Lutero vigilante, dije. Y recé: Concede, misericors Deus, fragilitate nostrae praesidium, ut, qui Sanctae Dei Genitricis memoriam agimus intercessionis ejus auxilio, a nostris iniquitibus resurgamus. La limpieza tampoco es mera ausencia, es la presencia de un signo, está en lugar de otra cosa, stat pro aliquo, es metáfora de orden y progreso, positivismo, iluminismo, racionalidad y modernismo, un credo, un rezo luterano. Y todos esos ismos y toda la mafia sueca del silencio y la limpieza y sus mitos corren tras de mí, y me tienen podrido, digo ahora, resumiendo.

El niño Tatín es secreto y susurro, es la runa Fehu.
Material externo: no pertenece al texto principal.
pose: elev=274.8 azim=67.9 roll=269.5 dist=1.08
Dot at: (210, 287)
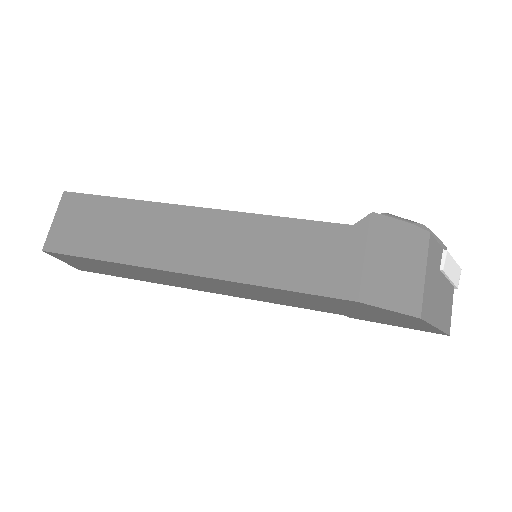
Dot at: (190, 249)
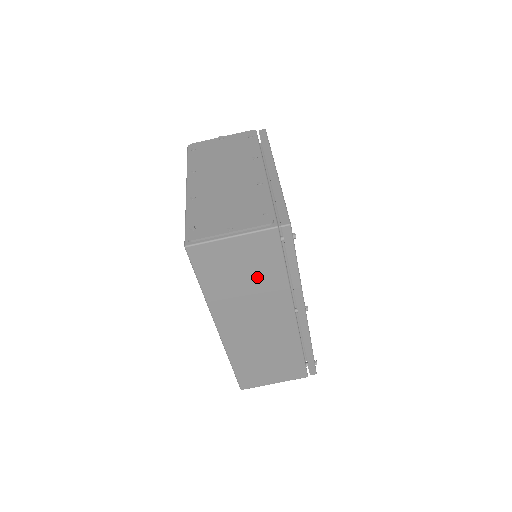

Y corre por las calles de Estocolmo y entonces somos dos contra la mafia. Odín resucita en Tatín y la lort Sverige. Resucita en el grito sordo del pacú, en la runa disfónica del Paraná sueco. Se colgó Odín de un sauce en un Gólgota helado, "¡Elí, Elí! ¿lama sabactani?" dijo en nórdico‑guaraní. Y nos trajo el pacú y el sonido nihil del nene de Tatín.

En Österlånggatan pensé entrar al café Stiernan en busca de descanso y refugio. Tatín se quedaría en la puerta, haciendo de campana. Al abrir la puerta del bar, encristalada de vidrios japoneses, quise retroceder, comprendí que estaba perdido, pero ya era tarde. Ya estaban dentro, los dos matones suecos, sonrientes, sucios, atronadores.